# TASKS TO CARRY OUT
• 1. Reproduce verbatim the passage of the foundation thread between "I need your" and "only MUA there.", inclusive.
• 2. Extend the forum thread about budget foundation for a first photoshoot, beginning right after its final sentence.

# Quick help - foundation



## Willa (Feb 20, 2009)

Hello ladies and gent.

I need your help on something quick

Tomorrow I'll participate to my first photoshoot
It's actually an event where amateurs reunite (photographers, models, stylists, muas...) so there is no pressure really. But from what I've heard, I'll probably be the only MUA there. 

The fact is : I'm taking a makeup class on weekends (as I stated before), so I have a good traincase, but my foundations range is limited to pale skin. My darkest foundation is #140 from MUFE HD. 

I'm not very rich right now, and I need to get maybe 2 or 3 other bottles tonight and my budget is very limited, so I was thinking about Revlon Colorstay foundation.

Is it good?

Can you recommend me something else?
Not much more than 15-20$ a bottle...

Thank you


----------



## stronqerx (Feb 20, 2009)

I think Revlon Colorstay is your best bet right now. Personally I haven't used it, but I am running low on my sff and I am broke right now so I plan on picking one up today..lol. I was looking at the website and they have a wide range of colors. I've read a lot of good reviews on this foundation, I think it's the best drugstore foundation to go for.

# STORED DATA
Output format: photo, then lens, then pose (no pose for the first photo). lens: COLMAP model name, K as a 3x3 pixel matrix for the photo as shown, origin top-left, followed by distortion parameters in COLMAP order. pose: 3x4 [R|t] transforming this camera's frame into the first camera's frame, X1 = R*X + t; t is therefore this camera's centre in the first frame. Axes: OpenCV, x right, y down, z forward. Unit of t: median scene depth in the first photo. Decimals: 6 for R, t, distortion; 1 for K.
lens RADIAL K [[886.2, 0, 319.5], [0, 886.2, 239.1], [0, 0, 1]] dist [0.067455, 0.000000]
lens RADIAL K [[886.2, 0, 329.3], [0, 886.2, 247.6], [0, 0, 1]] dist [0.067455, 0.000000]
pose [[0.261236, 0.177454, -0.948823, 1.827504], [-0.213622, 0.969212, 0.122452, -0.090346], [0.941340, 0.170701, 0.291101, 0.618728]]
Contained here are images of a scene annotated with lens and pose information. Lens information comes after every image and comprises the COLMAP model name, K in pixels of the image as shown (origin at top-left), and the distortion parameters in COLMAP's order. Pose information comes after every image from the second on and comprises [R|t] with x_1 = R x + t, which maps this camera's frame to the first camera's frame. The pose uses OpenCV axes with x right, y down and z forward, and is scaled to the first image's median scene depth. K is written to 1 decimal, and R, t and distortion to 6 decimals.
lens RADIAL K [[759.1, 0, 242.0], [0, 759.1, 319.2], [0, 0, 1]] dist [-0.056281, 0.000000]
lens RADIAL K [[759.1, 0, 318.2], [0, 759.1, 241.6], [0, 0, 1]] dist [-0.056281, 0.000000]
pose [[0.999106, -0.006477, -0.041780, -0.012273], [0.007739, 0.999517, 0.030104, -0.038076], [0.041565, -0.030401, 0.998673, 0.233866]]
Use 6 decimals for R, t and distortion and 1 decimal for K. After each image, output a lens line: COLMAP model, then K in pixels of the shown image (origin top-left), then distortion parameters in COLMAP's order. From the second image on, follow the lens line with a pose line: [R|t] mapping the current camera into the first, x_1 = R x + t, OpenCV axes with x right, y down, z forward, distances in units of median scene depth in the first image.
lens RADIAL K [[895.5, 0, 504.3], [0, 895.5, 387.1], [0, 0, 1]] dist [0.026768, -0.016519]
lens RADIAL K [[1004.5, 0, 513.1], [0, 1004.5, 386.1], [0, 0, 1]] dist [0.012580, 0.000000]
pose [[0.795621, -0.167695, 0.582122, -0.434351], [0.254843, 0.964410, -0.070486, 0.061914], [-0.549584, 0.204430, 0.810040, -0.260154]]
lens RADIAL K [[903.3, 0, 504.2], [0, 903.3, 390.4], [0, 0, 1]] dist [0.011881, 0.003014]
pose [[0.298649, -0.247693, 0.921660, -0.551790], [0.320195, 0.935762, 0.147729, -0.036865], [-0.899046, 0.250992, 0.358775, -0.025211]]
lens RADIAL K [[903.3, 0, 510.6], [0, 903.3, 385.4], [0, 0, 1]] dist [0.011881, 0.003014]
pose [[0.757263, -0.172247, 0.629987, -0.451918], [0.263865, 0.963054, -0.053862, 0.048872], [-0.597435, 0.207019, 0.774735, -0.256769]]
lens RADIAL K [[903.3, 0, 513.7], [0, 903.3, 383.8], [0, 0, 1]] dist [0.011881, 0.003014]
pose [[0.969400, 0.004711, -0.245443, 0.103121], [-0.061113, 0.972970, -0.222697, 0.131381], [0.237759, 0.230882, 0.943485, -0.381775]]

# SOLVED PROBLEMS
• 1.
I need your help on something quick

Tomorrow I'll participate to my first photoshoot
It's actually an event where amateurs reunite (photographers, models, stylists, muas...) so there is no pressure really. But from what I've heard, I'll probably be the only MUA there.

• 2.
----------



## Curly1908 (Feb 23, 2009)

I am (I repeat, I am) a makeup newbie so take my advice with a HUGE grain of salt.  

The Covergirl Queen Collection has a fairly large array of foundation colors for darker skintones.  I've never personally used it, but many of my friends SWEAR by it.  And it has a rate of 4.6 out of 5 on MakeupAlley.  It cost like $5-7.


----------



## Willa (Feb 23, 2009)

Wow...
Thanks for the advice girls

I bought 2 bottles of Maybeline's Mineral Power Healthy Perfection Liquid Foundation. It worked great, I used it on 2 persons, a man and a woman.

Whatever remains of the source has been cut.